## WHAT THE TASK ASKS
Your answer must consist of the lines running from the one that holds "Реализовать методы быстрой" to the end of the data, copied exactly.

EXTRACTED RECORDS Start Marker

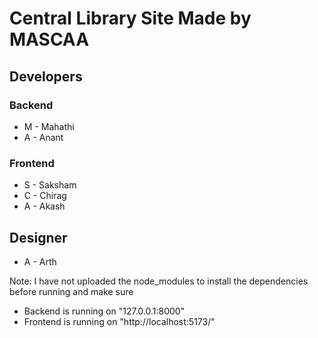 # Central Library Site Made by MASCAA

## Developers

### Backend

-   M - Mahathi
-   A - Anant

### Frontend

-   S - Saksham
-   C - Chirag
-   A - Akash

## Designer

-   A - Arth

Note: I have not uploaded the node_modules to install the dependencies before running and make sure

-   Backend is running on "127.0.0.1:8000"
-   Frontend is running on "http://localhost:5173/"
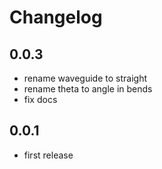 # Changelog

## 0.0.3

- rename waveguide to straight
- rename theta to angle in bends
- fix docs

## 0.0.1

- first release
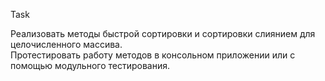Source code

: Task

Реализовать методы быстрой сортировки и  сортировки слиянием для целочисленного массива.  
Протестировать работу методов в консольном приложении или с помощью модульного тестирования.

EXTRACTED RECORDS End Marker

## EXERCISE SOLUTION
Реализовать методы быстрой сортировки и  сортировки слиянием для целочисленного массива.  
Протестировать работу методов в консольном приложении или с помощью модульного тестирования.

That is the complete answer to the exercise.